▶ TASK BRIEF: Wherever the word "none" occurs in the listing, copy the whole line.

▶ MATERIAL PROVIDED:
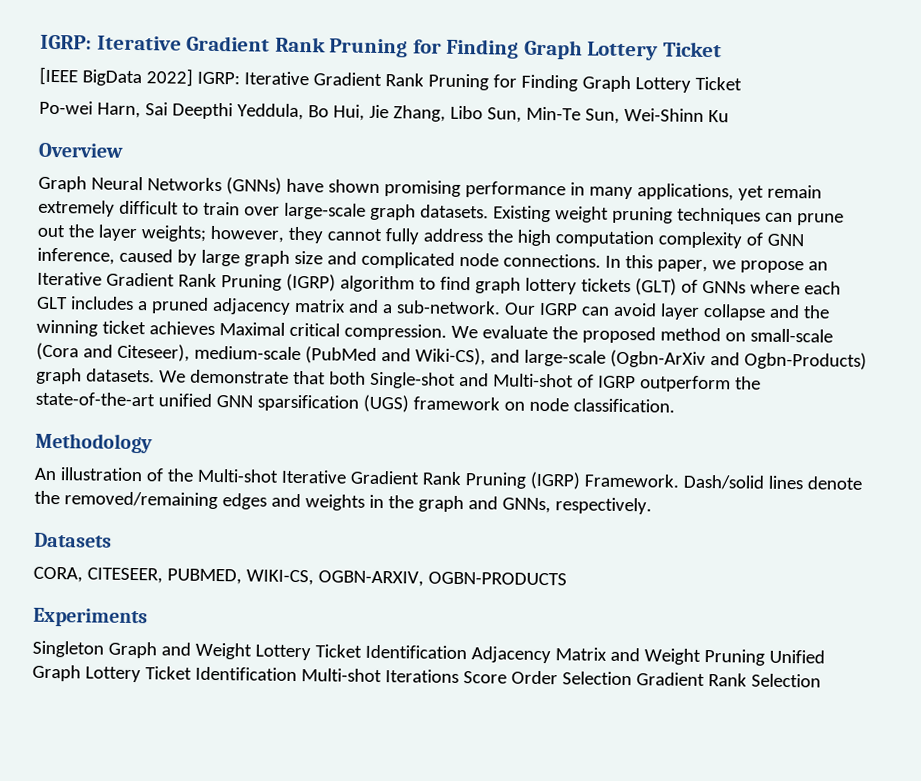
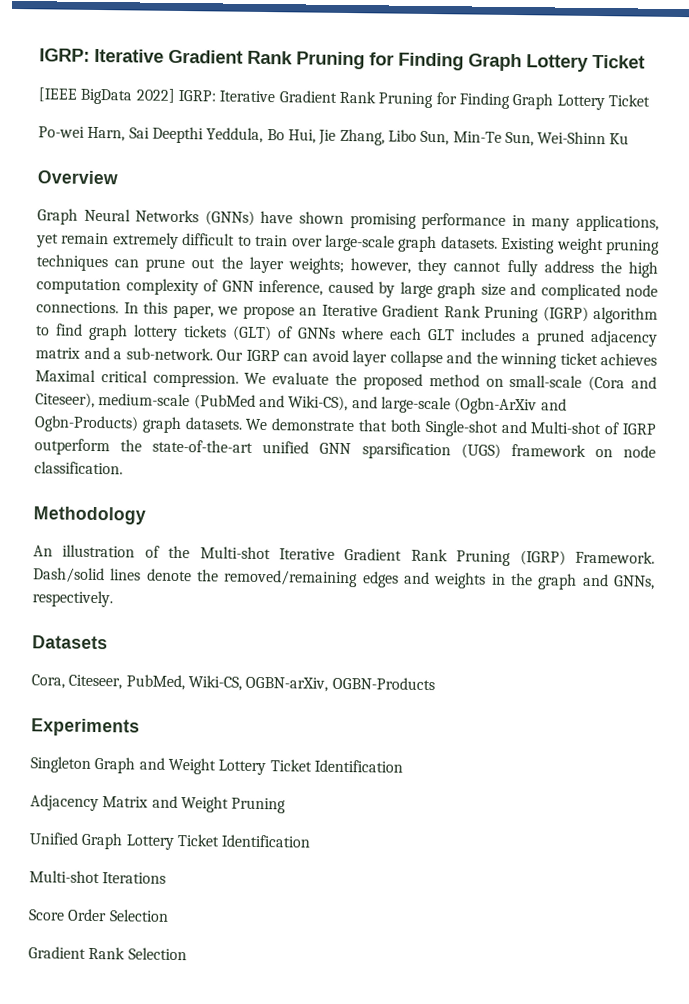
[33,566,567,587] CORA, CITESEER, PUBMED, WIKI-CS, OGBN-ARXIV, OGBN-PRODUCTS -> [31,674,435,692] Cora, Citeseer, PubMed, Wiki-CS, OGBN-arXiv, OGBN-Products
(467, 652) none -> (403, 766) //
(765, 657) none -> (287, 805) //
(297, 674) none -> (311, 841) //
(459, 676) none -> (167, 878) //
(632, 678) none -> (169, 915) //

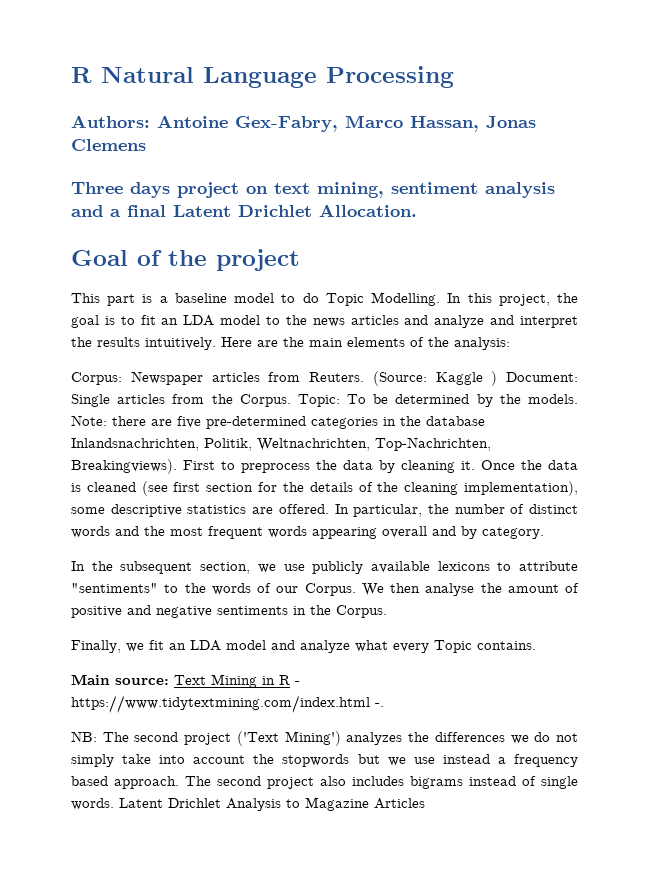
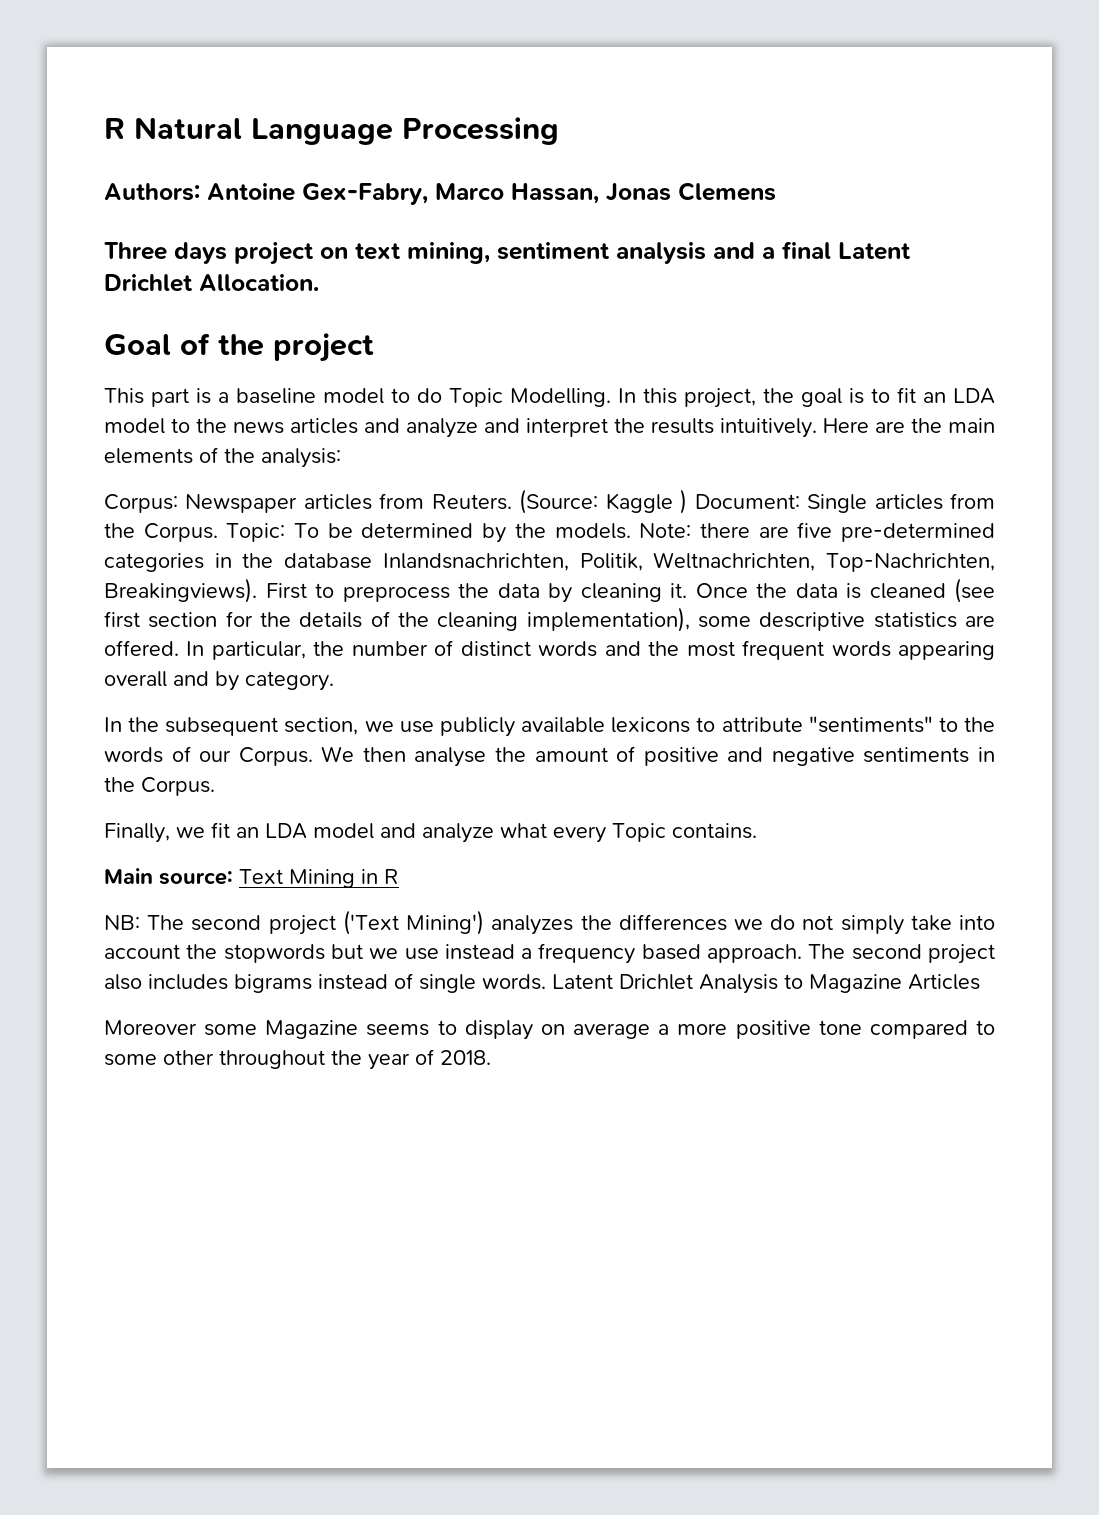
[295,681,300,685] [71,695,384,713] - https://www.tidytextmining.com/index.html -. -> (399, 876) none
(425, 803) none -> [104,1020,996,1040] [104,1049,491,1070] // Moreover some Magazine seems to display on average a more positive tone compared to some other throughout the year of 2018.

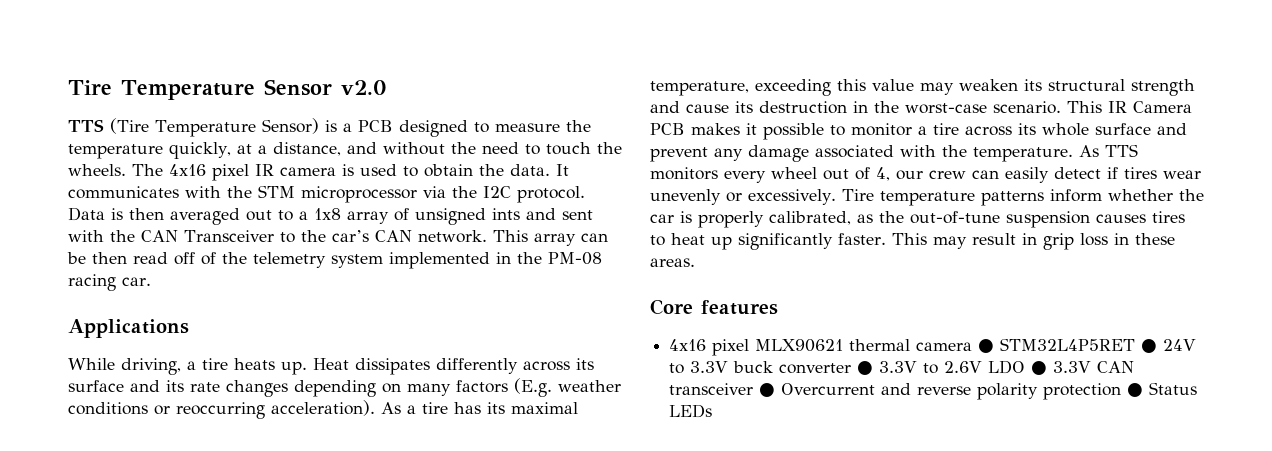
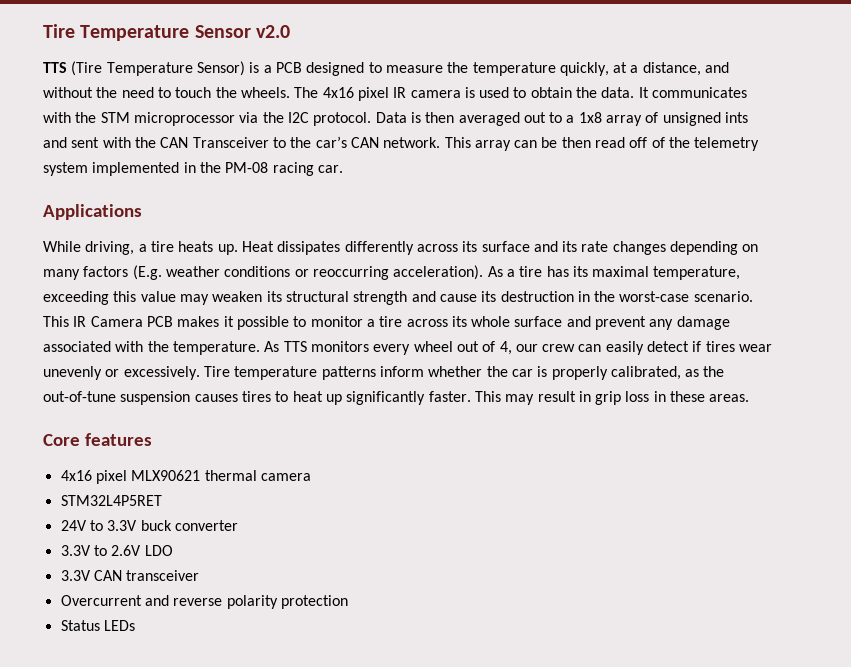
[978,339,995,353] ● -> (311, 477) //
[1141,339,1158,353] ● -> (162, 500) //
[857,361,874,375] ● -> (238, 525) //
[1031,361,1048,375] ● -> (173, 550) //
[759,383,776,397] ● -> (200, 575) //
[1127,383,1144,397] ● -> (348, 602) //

▶ SOLUTION TO THIS TASK:
(467, 652) none -> (403, 766) //
(765, 657) none -> (287, 805) //
(297, 674) none -> (311, 841) //
(459, 676) none -> (167, 878) //
(632, 678) none -> (169, 915) //
[295,681,300,685] [71,695,384,713] - https://www.tidytextmining.com/index.html -. -> (399, 876) none
(425, 803) none -> [104,1020,996,1040] [104,1049,491,1070] // Moreover some Magazine seems to display on average a more positive tone compared to some other throughout the year of 2018.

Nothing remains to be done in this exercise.